We love to eat sweet potato fries. It is one of my favorite foods. I think the secret to good, crispy fries is to boil the entire sweet potato until it just starts to soften up, place in refrigerator or freezer until cooled and then slice them. Trust me it will be much, much easier than trying to cut a raw sweet potato (those things are tough). And by boiling the entire potato you pull some of the starches out leaving you with a potato that will get nice and crispy in the oven.
- 3 large sweet potatoes or yams
- 3 tablespoons coconut oil
- 1 tablespoon kosher salt
- 1 teaspoon chili powder
- 1 teaspoon garlic powder
- 1 teaspoon cumin
- 1 teaspoon dried oregano
- Boil whole potatoes until just beginning to soften.

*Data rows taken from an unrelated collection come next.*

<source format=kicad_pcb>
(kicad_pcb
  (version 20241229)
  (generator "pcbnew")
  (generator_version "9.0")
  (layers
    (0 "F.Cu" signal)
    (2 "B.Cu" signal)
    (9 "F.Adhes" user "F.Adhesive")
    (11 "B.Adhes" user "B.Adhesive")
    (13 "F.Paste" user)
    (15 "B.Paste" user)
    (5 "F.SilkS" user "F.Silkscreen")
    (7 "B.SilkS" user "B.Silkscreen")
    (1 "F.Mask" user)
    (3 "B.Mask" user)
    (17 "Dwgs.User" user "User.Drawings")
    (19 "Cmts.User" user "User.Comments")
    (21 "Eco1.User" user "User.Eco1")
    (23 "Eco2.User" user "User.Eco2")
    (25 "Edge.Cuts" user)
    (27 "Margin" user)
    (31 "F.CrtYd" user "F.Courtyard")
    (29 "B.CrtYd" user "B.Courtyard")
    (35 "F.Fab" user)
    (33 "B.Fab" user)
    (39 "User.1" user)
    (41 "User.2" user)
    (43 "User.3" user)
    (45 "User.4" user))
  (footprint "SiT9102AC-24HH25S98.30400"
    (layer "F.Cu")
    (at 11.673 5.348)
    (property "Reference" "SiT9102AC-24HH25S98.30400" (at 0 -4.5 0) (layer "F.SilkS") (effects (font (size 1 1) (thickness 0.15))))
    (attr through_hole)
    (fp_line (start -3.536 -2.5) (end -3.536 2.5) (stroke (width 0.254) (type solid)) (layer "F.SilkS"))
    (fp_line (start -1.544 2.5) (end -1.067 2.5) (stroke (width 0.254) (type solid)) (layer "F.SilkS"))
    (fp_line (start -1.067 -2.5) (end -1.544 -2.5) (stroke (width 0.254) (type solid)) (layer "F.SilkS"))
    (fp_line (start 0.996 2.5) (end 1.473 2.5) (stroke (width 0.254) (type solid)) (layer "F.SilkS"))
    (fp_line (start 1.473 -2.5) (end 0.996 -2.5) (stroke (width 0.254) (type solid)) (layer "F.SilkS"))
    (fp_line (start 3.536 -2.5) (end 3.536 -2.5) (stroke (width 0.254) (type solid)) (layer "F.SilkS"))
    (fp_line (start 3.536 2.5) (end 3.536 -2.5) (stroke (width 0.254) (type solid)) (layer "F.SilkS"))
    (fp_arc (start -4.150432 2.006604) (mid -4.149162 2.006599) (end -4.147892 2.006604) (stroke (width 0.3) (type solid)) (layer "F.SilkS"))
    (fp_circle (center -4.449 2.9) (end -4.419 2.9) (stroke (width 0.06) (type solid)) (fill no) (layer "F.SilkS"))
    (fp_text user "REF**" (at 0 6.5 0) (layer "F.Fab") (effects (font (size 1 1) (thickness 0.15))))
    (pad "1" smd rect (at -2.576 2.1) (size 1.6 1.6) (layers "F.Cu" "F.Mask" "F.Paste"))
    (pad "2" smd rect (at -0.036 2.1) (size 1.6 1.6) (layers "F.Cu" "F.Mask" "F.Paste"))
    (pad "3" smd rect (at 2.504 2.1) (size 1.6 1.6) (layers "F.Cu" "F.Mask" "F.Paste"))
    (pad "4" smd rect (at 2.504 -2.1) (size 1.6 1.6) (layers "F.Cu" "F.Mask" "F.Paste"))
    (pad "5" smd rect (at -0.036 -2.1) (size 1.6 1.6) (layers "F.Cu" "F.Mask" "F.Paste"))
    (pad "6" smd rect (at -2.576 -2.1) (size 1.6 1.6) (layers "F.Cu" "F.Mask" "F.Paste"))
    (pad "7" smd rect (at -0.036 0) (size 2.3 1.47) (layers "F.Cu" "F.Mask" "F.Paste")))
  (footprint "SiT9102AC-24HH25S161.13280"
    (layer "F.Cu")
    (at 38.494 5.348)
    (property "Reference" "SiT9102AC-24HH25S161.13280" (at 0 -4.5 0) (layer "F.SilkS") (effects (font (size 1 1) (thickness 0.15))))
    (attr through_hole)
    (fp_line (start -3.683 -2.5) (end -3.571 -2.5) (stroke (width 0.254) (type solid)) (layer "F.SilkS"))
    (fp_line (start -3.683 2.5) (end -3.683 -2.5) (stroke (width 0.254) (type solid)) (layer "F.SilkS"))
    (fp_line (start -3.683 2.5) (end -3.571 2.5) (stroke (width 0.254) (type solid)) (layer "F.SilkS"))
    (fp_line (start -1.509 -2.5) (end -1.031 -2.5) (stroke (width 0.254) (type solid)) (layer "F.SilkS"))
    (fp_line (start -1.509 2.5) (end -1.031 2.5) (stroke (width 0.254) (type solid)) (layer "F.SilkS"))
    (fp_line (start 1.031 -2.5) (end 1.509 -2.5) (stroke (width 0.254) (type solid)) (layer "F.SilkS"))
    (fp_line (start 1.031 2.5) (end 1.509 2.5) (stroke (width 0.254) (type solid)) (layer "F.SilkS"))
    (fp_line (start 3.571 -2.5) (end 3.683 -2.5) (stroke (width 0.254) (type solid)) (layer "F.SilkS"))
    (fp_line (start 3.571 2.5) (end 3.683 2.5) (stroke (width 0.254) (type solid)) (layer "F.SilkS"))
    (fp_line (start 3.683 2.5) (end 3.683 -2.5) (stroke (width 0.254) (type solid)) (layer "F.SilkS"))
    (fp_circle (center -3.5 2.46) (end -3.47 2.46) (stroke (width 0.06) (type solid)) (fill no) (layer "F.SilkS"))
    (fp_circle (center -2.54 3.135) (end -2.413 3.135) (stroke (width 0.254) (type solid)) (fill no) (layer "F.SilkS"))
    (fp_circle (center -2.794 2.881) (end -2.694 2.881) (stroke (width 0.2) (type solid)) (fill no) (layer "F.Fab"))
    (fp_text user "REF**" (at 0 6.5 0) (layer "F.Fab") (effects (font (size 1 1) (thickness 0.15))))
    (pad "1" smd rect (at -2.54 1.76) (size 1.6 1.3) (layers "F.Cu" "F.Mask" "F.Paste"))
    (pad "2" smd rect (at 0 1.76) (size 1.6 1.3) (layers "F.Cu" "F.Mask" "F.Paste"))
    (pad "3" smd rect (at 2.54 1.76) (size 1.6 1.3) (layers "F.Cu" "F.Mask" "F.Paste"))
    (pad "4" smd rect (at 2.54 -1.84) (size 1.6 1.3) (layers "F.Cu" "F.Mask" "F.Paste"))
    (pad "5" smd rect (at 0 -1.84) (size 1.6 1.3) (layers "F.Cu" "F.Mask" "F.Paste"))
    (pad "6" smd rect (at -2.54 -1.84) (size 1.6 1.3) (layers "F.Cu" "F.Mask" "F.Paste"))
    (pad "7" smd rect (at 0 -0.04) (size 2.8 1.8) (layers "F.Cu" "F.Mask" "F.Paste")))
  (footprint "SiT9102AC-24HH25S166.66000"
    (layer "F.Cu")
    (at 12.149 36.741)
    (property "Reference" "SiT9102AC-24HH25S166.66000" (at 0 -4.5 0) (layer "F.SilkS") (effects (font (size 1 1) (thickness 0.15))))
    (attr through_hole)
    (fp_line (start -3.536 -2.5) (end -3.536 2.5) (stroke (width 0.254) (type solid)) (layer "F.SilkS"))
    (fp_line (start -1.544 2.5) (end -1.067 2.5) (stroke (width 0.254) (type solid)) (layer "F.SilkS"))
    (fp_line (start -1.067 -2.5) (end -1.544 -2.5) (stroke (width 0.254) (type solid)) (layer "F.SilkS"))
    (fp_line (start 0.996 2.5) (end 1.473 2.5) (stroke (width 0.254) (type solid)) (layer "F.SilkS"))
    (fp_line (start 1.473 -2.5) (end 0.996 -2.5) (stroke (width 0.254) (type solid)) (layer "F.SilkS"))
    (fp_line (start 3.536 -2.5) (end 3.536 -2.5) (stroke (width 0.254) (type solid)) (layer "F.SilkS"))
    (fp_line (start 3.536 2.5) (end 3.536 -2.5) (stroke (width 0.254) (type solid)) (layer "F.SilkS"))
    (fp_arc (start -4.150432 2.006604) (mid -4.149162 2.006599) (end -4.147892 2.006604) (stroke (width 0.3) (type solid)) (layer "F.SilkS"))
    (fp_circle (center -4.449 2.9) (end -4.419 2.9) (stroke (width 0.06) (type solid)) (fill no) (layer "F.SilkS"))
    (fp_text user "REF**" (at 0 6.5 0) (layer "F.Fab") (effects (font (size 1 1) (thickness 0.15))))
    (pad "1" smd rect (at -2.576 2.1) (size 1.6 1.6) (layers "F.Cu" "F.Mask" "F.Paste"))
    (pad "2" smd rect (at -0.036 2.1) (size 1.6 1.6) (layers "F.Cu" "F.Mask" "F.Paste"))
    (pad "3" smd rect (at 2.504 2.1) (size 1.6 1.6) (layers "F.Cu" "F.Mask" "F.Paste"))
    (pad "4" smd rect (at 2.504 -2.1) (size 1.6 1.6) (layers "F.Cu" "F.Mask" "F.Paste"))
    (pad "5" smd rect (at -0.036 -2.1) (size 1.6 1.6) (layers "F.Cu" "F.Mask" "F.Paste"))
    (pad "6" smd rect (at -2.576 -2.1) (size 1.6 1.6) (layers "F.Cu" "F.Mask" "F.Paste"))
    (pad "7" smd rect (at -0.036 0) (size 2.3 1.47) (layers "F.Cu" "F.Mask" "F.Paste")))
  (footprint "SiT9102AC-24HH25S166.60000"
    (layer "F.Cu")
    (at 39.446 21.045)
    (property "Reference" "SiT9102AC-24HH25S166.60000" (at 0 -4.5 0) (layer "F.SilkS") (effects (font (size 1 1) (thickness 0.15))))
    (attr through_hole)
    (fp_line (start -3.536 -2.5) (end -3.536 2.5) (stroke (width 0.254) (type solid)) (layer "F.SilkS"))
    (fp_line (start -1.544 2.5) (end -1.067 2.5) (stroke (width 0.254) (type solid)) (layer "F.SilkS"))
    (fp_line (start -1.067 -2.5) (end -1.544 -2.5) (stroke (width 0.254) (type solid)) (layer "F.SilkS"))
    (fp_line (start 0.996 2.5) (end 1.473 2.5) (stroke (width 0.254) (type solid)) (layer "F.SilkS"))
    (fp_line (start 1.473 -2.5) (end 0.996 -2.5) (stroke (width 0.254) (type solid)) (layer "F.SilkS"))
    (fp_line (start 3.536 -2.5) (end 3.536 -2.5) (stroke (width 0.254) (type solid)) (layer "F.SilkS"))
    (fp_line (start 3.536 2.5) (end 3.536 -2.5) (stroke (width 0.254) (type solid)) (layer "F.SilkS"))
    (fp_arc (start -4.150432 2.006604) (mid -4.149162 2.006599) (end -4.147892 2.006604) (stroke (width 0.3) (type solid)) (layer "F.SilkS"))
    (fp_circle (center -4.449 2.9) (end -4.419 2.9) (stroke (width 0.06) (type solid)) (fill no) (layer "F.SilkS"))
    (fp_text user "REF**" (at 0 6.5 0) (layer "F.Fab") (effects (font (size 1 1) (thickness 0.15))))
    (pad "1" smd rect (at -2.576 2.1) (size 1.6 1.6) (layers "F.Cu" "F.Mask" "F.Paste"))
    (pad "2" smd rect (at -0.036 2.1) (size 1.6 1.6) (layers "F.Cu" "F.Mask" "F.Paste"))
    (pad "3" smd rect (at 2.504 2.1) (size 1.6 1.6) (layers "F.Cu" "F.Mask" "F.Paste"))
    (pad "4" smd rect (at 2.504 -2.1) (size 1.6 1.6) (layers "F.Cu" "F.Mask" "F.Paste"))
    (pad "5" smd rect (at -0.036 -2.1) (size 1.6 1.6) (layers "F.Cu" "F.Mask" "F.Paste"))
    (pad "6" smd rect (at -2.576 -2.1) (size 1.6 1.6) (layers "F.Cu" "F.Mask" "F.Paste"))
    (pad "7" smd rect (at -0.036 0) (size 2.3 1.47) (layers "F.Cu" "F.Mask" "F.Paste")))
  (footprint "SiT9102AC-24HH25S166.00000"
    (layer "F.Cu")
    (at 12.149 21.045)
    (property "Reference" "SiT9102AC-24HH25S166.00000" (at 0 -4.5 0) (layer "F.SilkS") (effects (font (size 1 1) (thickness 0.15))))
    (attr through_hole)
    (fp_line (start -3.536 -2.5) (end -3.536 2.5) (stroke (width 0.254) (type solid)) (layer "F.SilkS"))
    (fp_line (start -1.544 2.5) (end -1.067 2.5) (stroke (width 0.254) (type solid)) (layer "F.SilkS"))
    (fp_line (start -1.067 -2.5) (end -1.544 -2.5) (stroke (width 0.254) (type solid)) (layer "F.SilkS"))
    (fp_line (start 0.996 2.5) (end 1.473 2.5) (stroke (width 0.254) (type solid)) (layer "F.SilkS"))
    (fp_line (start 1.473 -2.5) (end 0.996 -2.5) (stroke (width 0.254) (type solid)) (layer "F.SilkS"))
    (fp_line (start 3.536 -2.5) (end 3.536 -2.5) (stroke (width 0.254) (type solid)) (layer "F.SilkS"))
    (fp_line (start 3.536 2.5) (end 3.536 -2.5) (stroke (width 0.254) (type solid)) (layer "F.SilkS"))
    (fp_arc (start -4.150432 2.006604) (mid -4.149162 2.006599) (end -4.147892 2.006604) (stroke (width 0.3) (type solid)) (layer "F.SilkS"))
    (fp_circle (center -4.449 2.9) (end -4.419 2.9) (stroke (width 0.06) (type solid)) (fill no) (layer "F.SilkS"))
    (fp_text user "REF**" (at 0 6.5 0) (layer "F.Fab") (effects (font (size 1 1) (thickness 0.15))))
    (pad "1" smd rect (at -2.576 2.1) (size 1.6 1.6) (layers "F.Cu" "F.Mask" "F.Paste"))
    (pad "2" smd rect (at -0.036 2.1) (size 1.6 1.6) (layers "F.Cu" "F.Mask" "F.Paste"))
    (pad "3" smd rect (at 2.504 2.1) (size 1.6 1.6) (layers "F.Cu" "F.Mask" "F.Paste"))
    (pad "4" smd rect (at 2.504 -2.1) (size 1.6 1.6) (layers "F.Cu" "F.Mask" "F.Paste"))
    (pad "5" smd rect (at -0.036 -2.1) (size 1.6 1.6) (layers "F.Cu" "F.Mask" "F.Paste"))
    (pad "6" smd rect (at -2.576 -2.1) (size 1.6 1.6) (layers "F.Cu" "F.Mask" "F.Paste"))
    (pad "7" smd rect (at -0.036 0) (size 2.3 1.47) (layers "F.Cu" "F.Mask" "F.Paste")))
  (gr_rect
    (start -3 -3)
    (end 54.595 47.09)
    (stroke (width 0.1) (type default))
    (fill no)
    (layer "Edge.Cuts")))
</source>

- Cool the potatoes in the refrigerator or freezer (overnight preferred).
- Preheat oven to 425 degrees and place two rimmed baking sheets in the oven while it preheats and while you prepare the potatoes (about 10 minutes).
- Cut cooled potatoes into strips or wedges, keeping the skin on. Try to keep most of the pieces the same size so they bake evenly.
- Place the potato strips/wedges in a bowl and toss the potatoes with the oil.
- Add the seasonings and mix until the potatoes are evenly coated.
- Carefully remove the hot baking sheets from the oven and divide the potatoes evenly among the two sheets, taking care the potatoes are not touching so they have plenty of room for the air circulate to circulate and bake evenly.
- Bake the potatoes for about 12-15 minutes until they are tender and well-browned.